Тут Шахразада заметила наступление утра и умолкла.
А когда наступила восемьсот семидесятая ночь, она сказала:

я оцепенел от ужаса, когда увидел, как жена моя и гула разрыли могилу и вынули из неё недавно преданное земле тело.
И они начали отрывать от него куски и пожирать их, смеясь и болтая одна с другою.
Окончив свою страшную трапезу, они бросили кости покойника обратно в могилу и засыпали её землёю.
И пока они были заняты этим мерзким делом, я поспешил к своему дому и лёг на постель.
И вскоре появилась Амина; она потихоньку разделась и улеглась рядом со мною.
И хотя мне было мерзко покоиться в постели рядом с пожирательницей трупов, я пролежал с ней до утра.
А наутро я приказал служанкам накрыть на стол и сказал супруге своей:
— О жена моя, неужели на столе нет в изобилии мяса более вкусного, чем человеческое?
Тогда она поняла, что я узнал о её похождениях.
Лицо её загорелось огнём, и от бешенства с её губ покатилась пена.
И она схватила сосуд, пробормотала какие-то непонятные слова и брызнула на меня водой.
И я тотчас же превратился в собаку, а она схватила палку и начала немилосердно меня бить.
И я, жалобно завыв от боли, выбежал из дома на улицу.
Тут ко мне со всех сторон сбежались бродячие собаки.

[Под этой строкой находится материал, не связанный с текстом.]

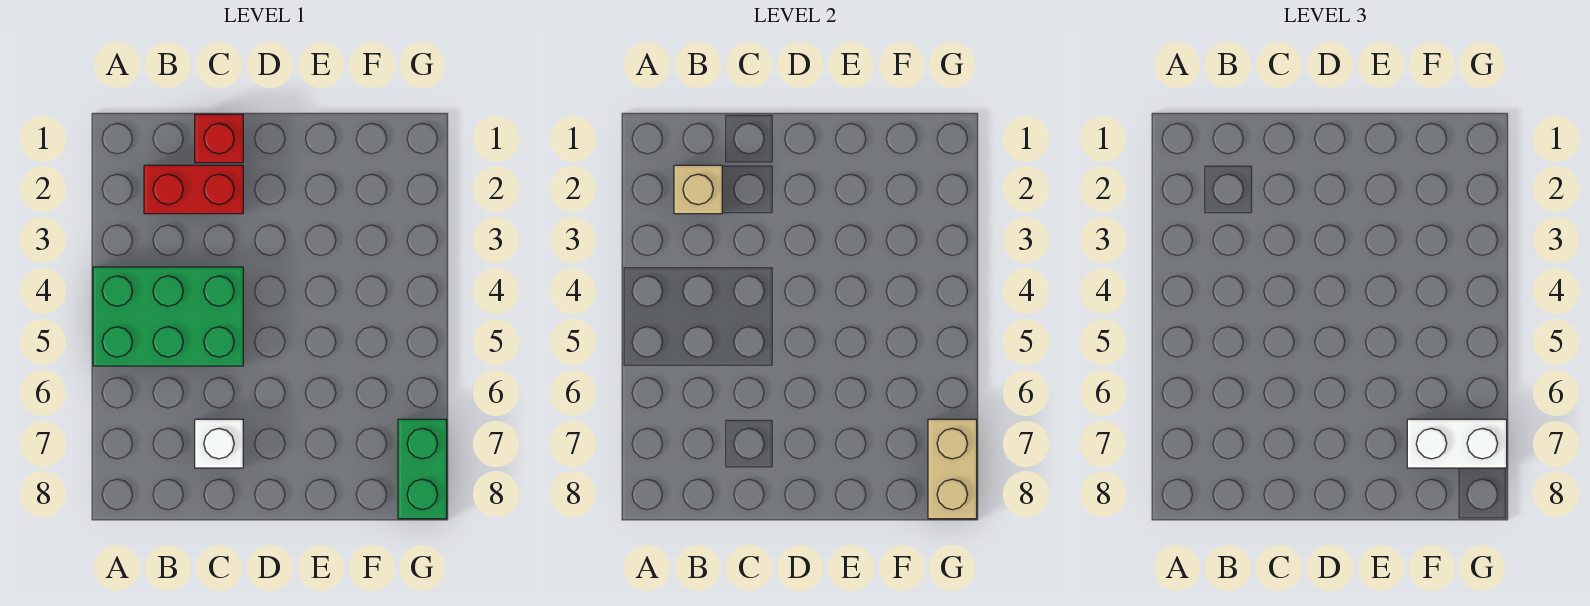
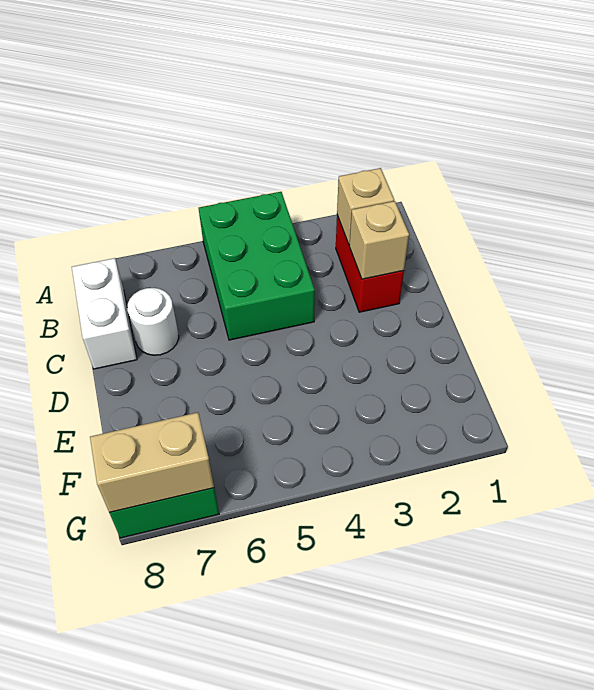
red 1x1 brick [195,114,243,163] -> none
none -> tan 1x1 brick [349,201,409,279]
white 1x1 brick [195,419,243,468] -> white 1x1 round brick [127,288,179,355]
white 1x2 brick [1407,419,1507,468] -> white 1x2 brick moved to [72,258,137,369]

Увидав незнакомку, они начали лаять и кусать меня, а я, поджав хвост, начал бегать по базару, пока, наконец, не остановился у дверей булочной, через которые я увидел булочника, сидящего за завтраком.
И он бросил мне кусочек хлеба.
Но вместо того, чтобы схватить его и проглотить, как это делают обыкновенно собаки, я поднял брошенный мне кусок, приблизился к булочнику и начал смотреть ему в лицо, помахивая в знак благодарности хвостом.
В этом месте своего повествования Шахразада заметила, что наступает утро, и умолкла.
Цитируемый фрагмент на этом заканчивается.